▶ _Yang Perlu Dikerjakan_
[1] Jawab pertanyaan berikut berdasarkan teks tentang pembentukan P3UKM.
(a) Pada tanggal berapa P3UKM resmi didirikan?
(b) Kesepakatan Bersama yang diwujudkan oleh pendirian itu dibuat antara pihak mana saja, dan kapan?
(c) Pihak mana yang diakui sebagai pemuka gagasan pendirian lembaga ini?
[2] Tuliskan bagian berikutnya dari teks tentang sejarah pembentukan P3UKM, mulai setelah kalimat terakhirnya.

▶ _Teks yang Disediakan_
Sabtu, 11 April 2015

Sejarah Pemikiran dan Proses Pembentukan P3UKM (1)



Sejarah Pemikiran dan Proses Pembentukan P3UKM: Kilas Balik untuk Acuan Pengembangan Pendamping UMKM di Masa Depan[1]

Oleh Tika Noorjaya[2]

1.     Pengantar
Pusat Pengembangan Pendamping Usaha Kecil dan Menengah (P3UKM) secara resmi didirikan pada 11 Juli 2003, sebagai realisasi dari Kesepakatan Bersama antara Bank Indonesia dengan Pemerintah Provinsi Jawa Barat pada 13 Februari 2003.
Namun demikian, sejarah pemikiran dan proses pembentukannya dapat ditelusuri jauh surut ke belakang, melibatkan sejumlah pemangku kepentingan (stakeholders) yang peduli terhadap pengembangan UKM, khususnya di Jawa Barat. Dalam hal ini, Bank Indonesia Bandung haruslah diakui sebagai pemuka dari gagasan ini, yang kemudian bersama-sama dengan Pemerintah Provinsi Jawa Barat mensosialisasikannya ke berbagai pihak terkait, yang dalam perjalanannya kemudian menjadi pendiri awal lembaga ini.

▶ _Catatan yang Ditampilkan_
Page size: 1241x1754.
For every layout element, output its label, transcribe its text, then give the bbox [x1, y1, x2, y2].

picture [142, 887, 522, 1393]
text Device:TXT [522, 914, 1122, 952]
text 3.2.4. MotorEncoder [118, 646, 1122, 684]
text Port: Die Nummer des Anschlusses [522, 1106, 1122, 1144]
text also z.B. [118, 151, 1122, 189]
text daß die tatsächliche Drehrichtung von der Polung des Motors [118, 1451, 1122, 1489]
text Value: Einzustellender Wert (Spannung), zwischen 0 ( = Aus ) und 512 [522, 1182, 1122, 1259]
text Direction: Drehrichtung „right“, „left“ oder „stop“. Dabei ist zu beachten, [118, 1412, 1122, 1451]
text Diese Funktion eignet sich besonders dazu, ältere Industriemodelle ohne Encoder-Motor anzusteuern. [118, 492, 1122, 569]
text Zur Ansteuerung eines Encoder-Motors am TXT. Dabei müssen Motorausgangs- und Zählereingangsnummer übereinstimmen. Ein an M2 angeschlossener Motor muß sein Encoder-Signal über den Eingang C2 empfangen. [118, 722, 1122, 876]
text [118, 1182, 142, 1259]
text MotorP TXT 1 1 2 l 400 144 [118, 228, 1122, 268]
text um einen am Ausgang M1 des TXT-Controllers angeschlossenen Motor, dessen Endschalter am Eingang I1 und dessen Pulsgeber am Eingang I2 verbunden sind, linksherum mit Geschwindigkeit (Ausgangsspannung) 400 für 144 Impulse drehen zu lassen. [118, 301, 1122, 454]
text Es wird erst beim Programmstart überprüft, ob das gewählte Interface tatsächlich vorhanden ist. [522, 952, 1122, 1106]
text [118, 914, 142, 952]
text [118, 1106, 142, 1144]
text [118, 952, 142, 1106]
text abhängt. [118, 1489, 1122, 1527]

▶ _Soal Terjawab_
[1]
(a) 11 Juli 2003.
(b) Antara Bank Indonesia dan Pemerintah Provinsi Jawa Barat, pada 13 Februari 2003.
(c) Bank Indonesia Bandung.

[2]
Tulisan ini secara ringkas akan mengungkapkan kondisi dan peranan UKM dalam perekonomian, serta secara garis besar memaparkan latar belakang pendirian dan proses pembentukan, struktur organisasi, produk dan perkembangan P3UKM – yang pada mulanya bernama Service Provider Management Unit (SPMU) atau Service Provider Management Center (SPMC). Selain itu, agar tidak sekadar mengail masa lalu, maka dalam tulisan ini dikemukakan beberapa permasalahan kekinian dan saran untuk penyempurnaannya agar lembaga semacam ini tetap bisa berkiprah dalam pengembangan UKM di masa depan.

2. Peranan UKM dalam Perekonomian
Keadaan Usaha Kecil dan Menengah (UKM) di Jawa Barat hampir merupakan cerminan dari kondisi UKM nasional. Mereka merupakan pelaku usaha yang peranannya sangat penting dalam perekonomian, yang dapat ditunjukkan dengan jumlah unit usahanya yang dominan, kontribusi yang besar dalam pembentukan Produk Domestik Bruto (PDB), penampung lapangan kerja yang cukup banyak, nilai investasi yang cukup tinggi, pangsanya dalam perolehan devisa, dan lain-lain. Berbagai studi juga memberikan rasionalitas yang cukup jelas tentang peranan UKM di masa depan, berdasarkan pengalaman di beberapa negara maju.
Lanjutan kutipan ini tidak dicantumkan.